Bir çoğunuzun geçmişinde yaşanmış en
az bir aşk vardır. Kısa da sürse aşklarınızdan hazlar aldınız, ayaklarınız
yerden kesildi.
Aynı zamanda büyük acılar da
çektiniz, içiniz yandı, gözyaşı döktünüz. Ve belki de hâlâ acılar yakanızı
bırakmamıştır.
Peki ama, hiç düşündünüz mü, sizin
aşkınız neydi gerçekte?
Şehvetin ön planda olduğu,
yönlendirdiği tensel bir aşk mıydı acaba sizin aşkınız?
Sımsıkı sarılmayı, bir an önce
yatağa gitmeyi şiddetle arzuladığınız birisi miydi aşık olduğunuz insan?
Daha çok fiziksel özelliklerine mi
tutkundunuz birlikte olduğunuz insanın? Onsuz bir hayatın asla olamayacağını mı
düşündünüz aşkınızı yaşarken, yoksa bir gözünüz hâlâ radar gibi arada bir de
olsa taradı mı çevreyi?
Tene yönelik şehvet değil de,
tutkularınız mı sürükledi sizi aşka?
Dünya umurunuzda olmadı mı onunla
birlikteyken? Mantığınız, aklınız, süresiz olarak izine çıktı mı acaba?
Aklınızın, mantığınızın sesini dinlemeyi reddedip, tutkularınızın esiri olarak
sürüklenip gittiniz mi peşinden?
Hiç de birbirinizle uyuşmayan
zevkleriniz için tartıştığınız, hır çıkardığınız, küstüğünüz anlar oldu mu?
Olduğu gibi kabul ettiniz mi sevdiğiniz insanı? Yoksa bir heykeltıraş gibi
“adam” etmek için habire yonttunuz mu bir yerlerini?
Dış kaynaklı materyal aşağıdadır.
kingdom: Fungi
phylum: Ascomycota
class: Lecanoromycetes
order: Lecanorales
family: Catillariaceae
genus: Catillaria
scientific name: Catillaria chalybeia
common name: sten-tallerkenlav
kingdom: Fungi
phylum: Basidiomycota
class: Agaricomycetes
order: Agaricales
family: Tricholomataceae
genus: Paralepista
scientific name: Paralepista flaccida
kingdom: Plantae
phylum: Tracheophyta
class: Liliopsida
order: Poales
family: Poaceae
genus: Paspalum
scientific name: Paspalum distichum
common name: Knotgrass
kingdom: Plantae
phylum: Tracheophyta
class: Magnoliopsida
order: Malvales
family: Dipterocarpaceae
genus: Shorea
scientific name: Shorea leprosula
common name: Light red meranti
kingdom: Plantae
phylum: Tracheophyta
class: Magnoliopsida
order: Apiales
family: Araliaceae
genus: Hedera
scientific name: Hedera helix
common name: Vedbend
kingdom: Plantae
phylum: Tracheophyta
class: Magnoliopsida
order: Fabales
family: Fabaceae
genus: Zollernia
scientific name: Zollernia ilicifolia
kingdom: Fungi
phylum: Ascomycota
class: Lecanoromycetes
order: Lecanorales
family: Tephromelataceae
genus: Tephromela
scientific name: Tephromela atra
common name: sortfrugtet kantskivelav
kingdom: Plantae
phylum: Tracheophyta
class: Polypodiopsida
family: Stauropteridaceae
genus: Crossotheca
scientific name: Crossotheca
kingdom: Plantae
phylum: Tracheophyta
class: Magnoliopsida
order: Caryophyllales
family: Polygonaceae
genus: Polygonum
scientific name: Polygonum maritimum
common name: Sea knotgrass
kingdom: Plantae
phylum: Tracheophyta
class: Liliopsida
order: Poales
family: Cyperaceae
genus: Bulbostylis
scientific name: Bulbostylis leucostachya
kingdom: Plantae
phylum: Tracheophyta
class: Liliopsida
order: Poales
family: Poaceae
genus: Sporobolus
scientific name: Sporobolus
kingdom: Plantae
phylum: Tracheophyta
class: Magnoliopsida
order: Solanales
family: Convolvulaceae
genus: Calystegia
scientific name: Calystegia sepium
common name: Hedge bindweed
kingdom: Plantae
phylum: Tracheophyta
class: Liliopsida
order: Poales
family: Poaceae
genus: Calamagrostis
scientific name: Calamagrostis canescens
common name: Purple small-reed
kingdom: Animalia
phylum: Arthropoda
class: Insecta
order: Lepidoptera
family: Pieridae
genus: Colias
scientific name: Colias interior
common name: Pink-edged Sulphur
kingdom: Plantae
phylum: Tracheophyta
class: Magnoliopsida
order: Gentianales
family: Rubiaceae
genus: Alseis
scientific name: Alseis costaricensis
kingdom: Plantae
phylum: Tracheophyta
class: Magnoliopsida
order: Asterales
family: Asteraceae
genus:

Onu kaybetmekten ne kadar
korktunuz acaba?
Ölesiye bir korku muydu bu?
Belki de siz, çok daha muhteşem,
yüksek düzeyli bir aşk yaşadınız.
İnce, gelişmiş bir zevkin yarattığı
bir aşk mıydı sizinki?
Birbirinizi çok iyi anlamış,
zevklerinize karşılıklı saygı göstermiş miydiniz aşkınızı yaşarken?
Kainat kadar engin, onun kadar hür
ve güzel beyinlerinize mi aşık oldunuz acaba?
Birbirinizin gelişimine, hiçbir
çıkar kaygısı taşımadan yardım mı ettiniz sizler?
İzne çıkarmadığınız aklınız, zekanız
ve mantığınızı, aşkınızı daha da güzelleştirmek, alacağınız hazzı daha üst
noktalara taşımak için mi kullandınız siz?
Ve dostça ayrılmayı başarabildiniz
mi? Sizin aşkınız hangisiydi ve hangisidir?
Tensel aşk mı, tutkuların
sürüklediği aşk mı, ince bir zevkin ürünü olan aşk mı?